Indiquez si chacune des affirmations (a), (b) et (c) concorde avec le texte sur le Grand Prix de la Créativité, IA et Data, en répondant par oui ou par non et en citant mot pour mot les passages décisifs. (a) Le projet « Razorline » a obtenu un prix d’Or. (b) L’outil a été conçu et déployé en deux mois. (c) Les lauréats ont été dévoilés par le salon VivaTech.

Texte support:
'''

Le 24 mars 2026, l’incubateur parisien Station F a levé le voile sur les lauréats du Grand Prix de la Créativité, IA et Data. Loin des habituelles campagnes purement digitales, la catégorie « Meilleure OPS / Événementiel » retient particulièrement l’attention des professionnels du secteur.
L’analyse des projets récompensés révèle en effet une cassure nette avec l’ère des expérimentations de laboratoire. Désormais, les agences et les annonceurs privilégient des dispositifs algorithmiques à l’impact mesurable sur le terrain. L’intelligence artificielle ne sert plus de simple vitrine technologique ; elle s’intègre au contraire profondément dans la mécanique logistique et expérientielle des rencontres physiques.
L’algorithme comme rempart contre la surcharge cognitive
Les grands salons professionnels souffrent historiquement d’un problème majeur : la saturation d’informations et le fameux FOMO, la peur de manquer l’essentiel. Face à des milliers d’exposants, le visiteur s’épuise, générant une frustration évidente. C’est précisément cette faille qu’a ciblée l’agence Razorfish lors de l’édition 2025 de VivaTech.
Leur projet « Razorline », récompensé par un prix d’Or au palmarès, prend la forme d’une hotline propulsée par l’intelligence artificielle. Concrètement, ce service téléphonique proposait une assistance ultra-personnalisée en direct aux dizaines de milliers de participants du salon.
En effet, le système analysait instantanément les attentes de l’utilisateur pour lui dicter un parcours d’exploration sur mesure. L’agent conversationnel orientait ainsi les professionnels vers les interventions ou les start-ups les plus alignées avec leurs enjeux sectoriels.
Par ailleurs, l’outil a été conçu et déployé en seulement quatre semaines, prouvant une agilité d’exécution remarquable de la part de l’agence. Sa capacité à supporter un volume massif de requêtes simultanées force le respect. Dès lors, l’intelligence artificielle s’impose comme un véritable service de conciergerie mutualisable à l’échelle d’un parc des expositions.

'''

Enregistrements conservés
'''

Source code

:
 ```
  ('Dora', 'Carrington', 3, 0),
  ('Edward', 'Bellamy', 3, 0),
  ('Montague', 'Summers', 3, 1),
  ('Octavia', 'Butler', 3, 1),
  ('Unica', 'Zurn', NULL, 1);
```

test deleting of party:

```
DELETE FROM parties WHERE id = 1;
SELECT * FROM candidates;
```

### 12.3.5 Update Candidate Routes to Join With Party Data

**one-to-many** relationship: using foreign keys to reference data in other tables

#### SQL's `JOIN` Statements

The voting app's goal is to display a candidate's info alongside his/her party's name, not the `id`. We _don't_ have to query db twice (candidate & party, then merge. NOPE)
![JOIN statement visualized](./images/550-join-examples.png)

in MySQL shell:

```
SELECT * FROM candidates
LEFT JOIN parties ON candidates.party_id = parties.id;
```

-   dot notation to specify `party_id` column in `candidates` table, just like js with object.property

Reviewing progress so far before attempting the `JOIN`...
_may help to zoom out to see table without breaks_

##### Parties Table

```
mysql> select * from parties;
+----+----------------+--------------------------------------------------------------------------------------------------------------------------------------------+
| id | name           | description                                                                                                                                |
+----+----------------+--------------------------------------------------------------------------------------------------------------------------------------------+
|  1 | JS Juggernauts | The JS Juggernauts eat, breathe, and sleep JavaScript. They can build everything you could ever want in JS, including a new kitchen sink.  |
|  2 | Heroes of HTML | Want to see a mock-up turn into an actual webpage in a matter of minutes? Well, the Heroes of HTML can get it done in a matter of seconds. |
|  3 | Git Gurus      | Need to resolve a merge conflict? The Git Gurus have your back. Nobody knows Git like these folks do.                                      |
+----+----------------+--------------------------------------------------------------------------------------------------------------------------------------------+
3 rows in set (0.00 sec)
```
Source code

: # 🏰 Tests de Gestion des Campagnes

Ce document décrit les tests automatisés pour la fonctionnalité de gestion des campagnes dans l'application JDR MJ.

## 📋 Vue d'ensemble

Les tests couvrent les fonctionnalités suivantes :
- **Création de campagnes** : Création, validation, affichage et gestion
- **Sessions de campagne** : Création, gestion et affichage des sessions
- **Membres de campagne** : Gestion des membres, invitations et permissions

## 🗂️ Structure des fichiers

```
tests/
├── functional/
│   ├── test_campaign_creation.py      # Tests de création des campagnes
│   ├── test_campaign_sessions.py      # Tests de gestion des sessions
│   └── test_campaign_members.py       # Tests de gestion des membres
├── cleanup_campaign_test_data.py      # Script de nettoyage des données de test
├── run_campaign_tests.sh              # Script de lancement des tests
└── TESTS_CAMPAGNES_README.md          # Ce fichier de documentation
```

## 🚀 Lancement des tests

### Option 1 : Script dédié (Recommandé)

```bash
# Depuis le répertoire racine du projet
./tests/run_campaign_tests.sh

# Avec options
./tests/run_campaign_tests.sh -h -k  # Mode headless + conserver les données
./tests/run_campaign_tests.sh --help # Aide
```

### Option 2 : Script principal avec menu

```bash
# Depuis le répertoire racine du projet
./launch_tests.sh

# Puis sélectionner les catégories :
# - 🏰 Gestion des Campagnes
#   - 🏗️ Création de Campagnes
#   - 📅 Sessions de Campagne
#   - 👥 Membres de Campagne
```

'''

Tâche réalisée:
(a) Oui : « récompensé par un prix d’Or au palmarès ».
(b) Non : « l’outil a été conçu et déployé en seulement quatre semaines ».
(c) Non : « l’incubateur parisien Station F a levé le voile sur les lauréats ».